For its intended buyer — a high-net-worth individual or family seeking a permanent flagship Singapore address, an ultra-prime freehold that offers GCB-adjacent privacy with managed building convenience, and who has no dependency on rental yield or short-term capital appreciation — Bishopsgate Residences is among the most compelling acquisitions in the Singapore market. The en-bloc probability of 44/100 reflects that the small unit count is structurally conducive to collective sale, though the owner profile suggests long hold periods. At $3,148 PSF for a freehold Tanglin Road address with these unit sizes, the relative value against Singapore’s top CCR tier is arguably understated.

Frequently Asked Questions

What is the typical price range for units at Bishopsgate Residences?
Bishopsgate Residences has averaged $3,148 PSF across 18 recorded resale transactions, with an average transaction price of $13,683,086 and a median of $10,700,000. Given the large unit sizes — predominantly 4- and 5-bedroom configurations in the 4,000–6,000 sq ft range — total quantum typically falls between $10 million and $20 million or more for penthouse units.
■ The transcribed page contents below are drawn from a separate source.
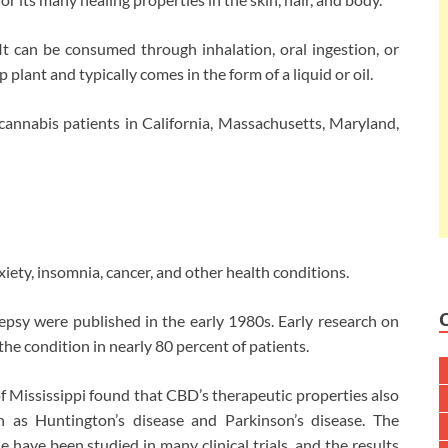
t can be consumed through inhalation, oral ingestion, or
plant and typically comes in the form of a liquid or oil.
 cannabis patients in California, Massachusetts, Maryland,
iety, insomnia, cancer, and other health conditions.
ilepsy were published in the early 1980s. Early research on
he condition in nearly 80 percent of patients.
of Mississippi found that CBD’s therapeutic properties also
h as Huntington’s disease and Parkinson’s disease. The
 have been studied in many clinical trials, and the results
Only 18 transactions have been recorded since the 2012 TOP, so individual deals can vary meaningfully from these averages.
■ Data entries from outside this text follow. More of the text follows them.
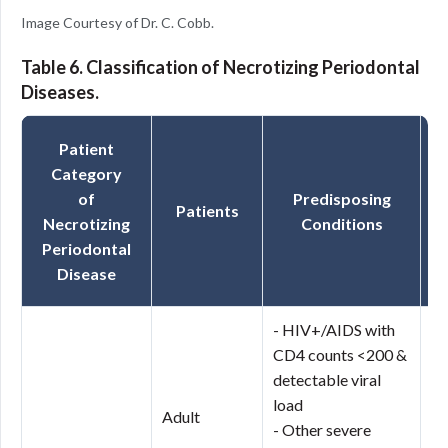
Image Courtesy of Dr. C. Cobb.
Table 6. Classification of Necrotizing Periodontal
Diseases.
Patient
Category
of
Predisposing
Patients
Necrotizing
Conditions
Periodontal
Disease
- HIV+/AIDS with
CD4 counts <200 &
Ne
detectable viral
Gi
load
(
Adult
- Other severe
Ne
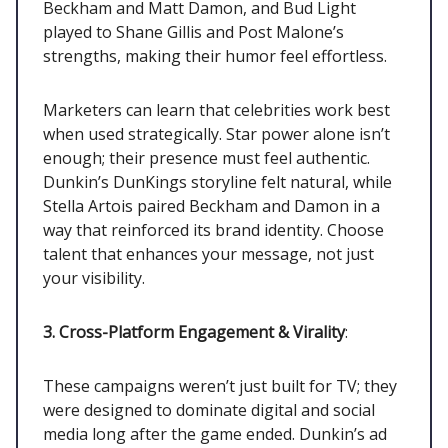
Beckham and Matt Damon, and Bud Light
played to Shane Gillis and Post Malone’s
strengths, making their humor feel effortless.
Marketers can learn that celebrities work best
when used strategically. Star power alone isn’t
enough; their presence must feel authentic.
Dunkin’s DunKings storyline felt natural, while
Stella Artois paired Beckham and Damon in a
way that reinforced its brand identity. Choose
talent that enhances your message, not just
your visibility.
3. Cross-Platform Engagement & Virality
:
These campaigns weren’t just built for TV; they
were designed to dominate digital and social
media long after the game ended. Dunkin’s ad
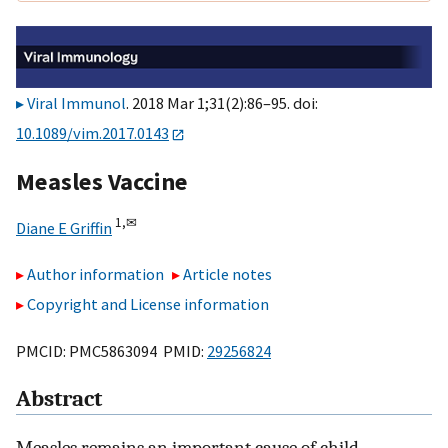
Viral Immunol
. 2018 Mar 1;31(2):86–95. doi:
10.1089/vim.2017.0143
Measles Vaccine
1,
✉
Diane E Griffin
Author information
Article notes
Copyright and License information
PMCID: PMC5863094 PMID:
29256824
Abstract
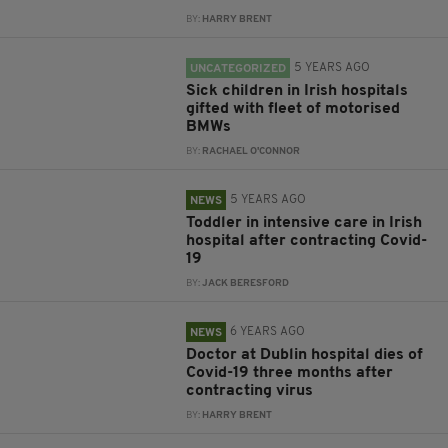
BY:
HARRY BRENT
5 YEARS AGO
UNCATEGORIZED
Sick children in Irish hospitals
gifted with fleet of motorised
BMWs
BY:
RACHAEL O'CONNOR
5 YEARS AGO
NEWS
Toddler in intensive care in Irish
hospital after contracting Covid-
19
BY:
JACK BERESFORD
6 YEARS AGO
NEWS
Doctor at Dublin hospital dies of
Covid-19 three months after
contracting virus
BY:
HARRY BRENT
Is Bishopsgate Residences a good investment for rental yield?
Bishopsgate Residences is not primarily an investment-yield asset. The gross yield of approximately 1.96% — based on average monthly rents of $18,469 against a median price of $10,700,000 — is among the lowest in the CCR tier. Only 19 rental transactions have been recorded across the development's history, confirming that the overwhelming majority of owners are occupiers rather than landlords. Buyers seeking rental income to offset holding costs should look at other CCR options. Bishopsgate is best positioned as a capital preservation and owner-occupier play.
Which MRT stations are nearest to Bishopsgate Residences?
Orchard Boulevard TEL is the closest station at 0.88 km, offering direct Thomson-East Coast Line connectivity to Marina Bay, Shenton Way, and the CBD. Napier TEL is 1.00 km away, Orchard NS/DT at 1.04 km provides cross-island North-South and Downtown Line access, and Great World TEL at 1.10 km rounds out the nearby cluster. In practice, most residents are car-dependent — the surrounding road network via Tanglin Road connects efficiently to the CBD and the Pan-Island Expressway.
Can foreigners and permanent residents buy at Bishopsgate Residences?
Yes. Bishopsgate Residences is a stratified condominium and is purchasable by Singapore citizens, permanent residents, and most foreign nationals (subject to ABSD rates applicable to their residency status). This is a significant distinction from the Good Class Bungalow properties that surround the development on Nassim and Grange roads, which are restricted to Singapore citizens. For foreign nationals drawn to the Nassim/Tanglin address precinct, Bishopsgate Residences is often the most viable managed residential option available to them.
What schools are within the Bishopsgate Residences catchment?
CHIJ Kellock (0.76 km) and River Valley Primary (0.79 km) are both within the 1 km primary school Phase 2C registration priority radius — a meaningful advantage for local school registration. Tanglin Secondary at 0.68 km is the closest secondary school. For the international school market, Chatsworth International School and the broader Holland/Nassim expat education corridor are accessible via Tanglin Road. MGS (Methodist Girls' School) at 1.21 km adds further local school options.
What is the en-bloc potential at Bishopsgate Residences?
Bishopsgate Residences carries an en-bloc score of 44/100 — moderate potential that reflects the structural conduciveness of a 31-unit development (fewer owners required to achieve 80% consent) against the reality that most owners are long-term holders with little incentive to sell collectively at current land values. The freehold Tanglin Road land position has underlying redevelopment value that would attract developer interest if a collective sale were pursued. However, en-bloc outcomes in ultra-boutique CCR developments depend heavily on individual owner circumstances, and no collective sale process is currently underway.